TEXT SECTION:
---
Why We Don’t Admit to Having Problems
As coaches, we are urged by mentors who want to see us be successful never to admit to having problems, weaknesses, doubts, fears, and so on. I guess this coaching comes under the auspices of, “No one will believe you can help him/her if they know you have unsolved challenges yourself.” I’ve always found this pattern to be very sad and not particularly helpful, because when I got to know some of these stars personally, I realized that one law of attraction superstar is broke most of the time; a famous relationship coaching couple cheats on each other; a well-known teacher doesn’t believe that what he teaches works.
---
EXTRACTED MATERIAL:
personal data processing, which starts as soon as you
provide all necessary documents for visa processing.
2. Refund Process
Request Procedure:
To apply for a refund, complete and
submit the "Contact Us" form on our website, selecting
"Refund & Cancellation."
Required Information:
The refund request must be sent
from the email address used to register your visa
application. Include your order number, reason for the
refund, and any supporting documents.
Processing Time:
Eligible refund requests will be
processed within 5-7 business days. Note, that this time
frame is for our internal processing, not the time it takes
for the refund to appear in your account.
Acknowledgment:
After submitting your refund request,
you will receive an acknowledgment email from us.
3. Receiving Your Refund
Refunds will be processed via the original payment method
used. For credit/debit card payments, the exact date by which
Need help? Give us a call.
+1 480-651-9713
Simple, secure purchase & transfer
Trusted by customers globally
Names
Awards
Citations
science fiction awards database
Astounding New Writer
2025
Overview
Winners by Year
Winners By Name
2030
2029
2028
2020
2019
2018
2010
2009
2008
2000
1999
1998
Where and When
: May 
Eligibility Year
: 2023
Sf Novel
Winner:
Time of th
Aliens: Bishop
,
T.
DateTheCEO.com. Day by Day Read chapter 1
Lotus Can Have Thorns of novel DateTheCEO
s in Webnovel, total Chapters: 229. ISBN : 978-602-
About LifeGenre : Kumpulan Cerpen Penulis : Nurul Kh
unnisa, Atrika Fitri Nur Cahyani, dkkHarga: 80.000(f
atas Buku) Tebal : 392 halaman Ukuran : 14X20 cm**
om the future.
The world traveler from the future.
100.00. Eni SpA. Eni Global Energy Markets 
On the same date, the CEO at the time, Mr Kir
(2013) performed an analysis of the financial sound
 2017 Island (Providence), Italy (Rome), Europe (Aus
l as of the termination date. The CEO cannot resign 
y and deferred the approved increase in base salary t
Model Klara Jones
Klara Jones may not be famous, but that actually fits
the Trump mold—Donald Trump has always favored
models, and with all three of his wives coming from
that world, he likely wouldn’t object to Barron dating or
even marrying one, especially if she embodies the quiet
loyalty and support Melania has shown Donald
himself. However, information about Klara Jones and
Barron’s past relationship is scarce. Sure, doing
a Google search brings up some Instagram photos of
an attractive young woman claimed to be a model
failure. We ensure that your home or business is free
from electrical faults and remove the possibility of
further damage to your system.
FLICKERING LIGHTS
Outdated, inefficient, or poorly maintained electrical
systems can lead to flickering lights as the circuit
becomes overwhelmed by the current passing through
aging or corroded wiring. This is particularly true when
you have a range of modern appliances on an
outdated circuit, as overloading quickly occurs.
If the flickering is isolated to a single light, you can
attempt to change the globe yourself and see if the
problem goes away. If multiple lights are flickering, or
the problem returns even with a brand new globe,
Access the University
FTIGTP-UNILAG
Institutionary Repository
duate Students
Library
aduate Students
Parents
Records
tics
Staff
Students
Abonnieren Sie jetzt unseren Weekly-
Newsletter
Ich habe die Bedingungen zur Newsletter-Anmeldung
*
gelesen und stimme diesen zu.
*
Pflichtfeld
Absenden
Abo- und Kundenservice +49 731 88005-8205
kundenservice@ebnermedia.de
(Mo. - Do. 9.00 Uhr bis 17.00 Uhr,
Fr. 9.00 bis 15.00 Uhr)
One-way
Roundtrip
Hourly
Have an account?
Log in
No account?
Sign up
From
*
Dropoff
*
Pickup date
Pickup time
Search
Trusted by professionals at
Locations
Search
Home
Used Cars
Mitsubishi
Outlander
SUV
---
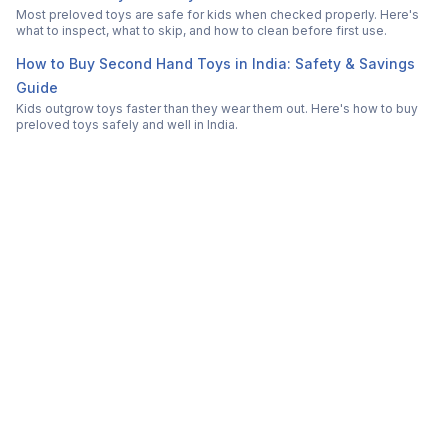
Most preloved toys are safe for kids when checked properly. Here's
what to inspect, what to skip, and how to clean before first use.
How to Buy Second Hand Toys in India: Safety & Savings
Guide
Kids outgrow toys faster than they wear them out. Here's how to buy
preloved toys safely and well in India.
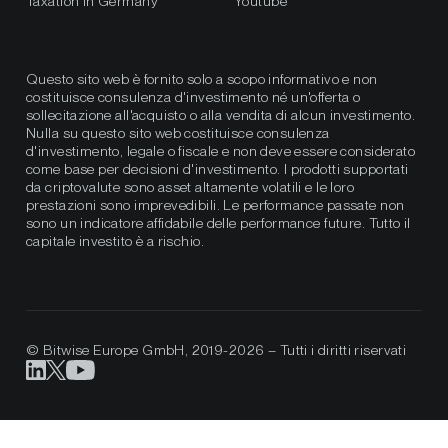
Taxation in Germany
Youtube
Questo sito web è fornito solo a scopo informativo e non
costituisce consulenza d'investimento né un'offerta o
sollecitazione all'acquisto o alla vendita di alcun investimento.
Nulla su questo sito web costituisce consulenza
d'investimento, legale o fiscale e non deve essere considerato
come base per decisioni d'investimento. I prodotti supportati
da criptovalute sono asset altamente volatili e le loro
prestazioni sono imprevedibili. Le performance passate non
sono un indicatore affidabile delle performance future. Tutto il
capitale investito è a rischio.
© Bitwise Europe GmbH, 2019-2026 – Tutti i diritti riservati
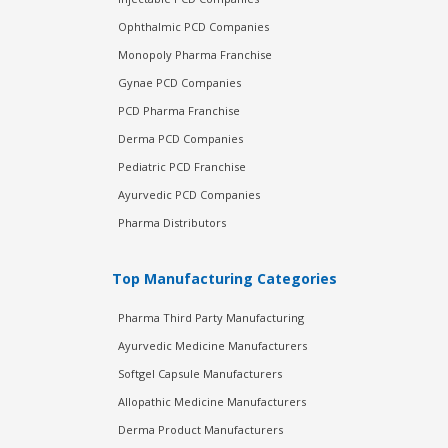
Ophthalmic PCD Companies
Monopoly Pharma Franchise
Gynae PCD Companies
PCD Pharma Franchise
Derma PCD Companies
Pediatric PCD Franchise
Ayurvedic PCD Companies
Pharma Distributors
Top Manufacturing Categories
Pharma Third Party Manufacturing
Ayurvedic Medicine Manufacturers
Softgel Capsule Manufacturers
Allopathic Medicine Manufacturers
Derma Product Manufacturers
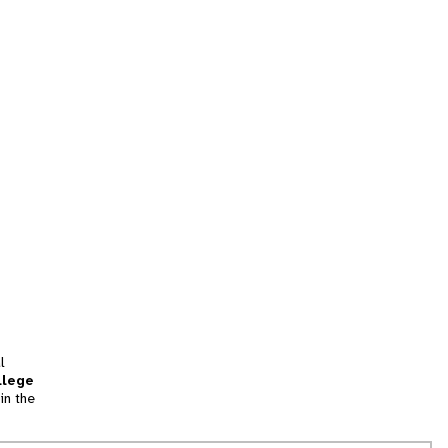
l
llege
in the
---
REQUIRED TASKS:
1. Answer these about the passage on coaches hiding their problems:
(a) Who urges coaches never to admit to having problems?
(b) What two words does the writer use to describe this pattern, besides "not particularly helpful"?
(c) What does the well-known teacher not believe?
2. Continue the passage on coaches hiding their problems, starting after its final sentence.

ANSWERS BELOW:
1.
(a) Mentors who want to see them be successful.
(b) "Very sad."
(c) That what he teaches works.

2.
If these folk had presented themselves in all of their humanity, it would have been very powerful. It seems to me that we do a disservice to our audiences by not embracing our humanness and talking about it. After all, if being a teacher and coach actually meant that one had to be perfect before performing these services, there would be no teachers or coaches. I even had a client tell me once, “Only someone like you can make this teaching work.” That’s why I share where I am and how I use what I’m learning to make progress. That’s why I told this client where I was when I started using the tool and how it helped me. That’s why I love SARK’s approach and find it so affirming. She, too, actually admits to being in the “messy middle.” She let us know when she was emotional, lost her temper, woke up with bad hair.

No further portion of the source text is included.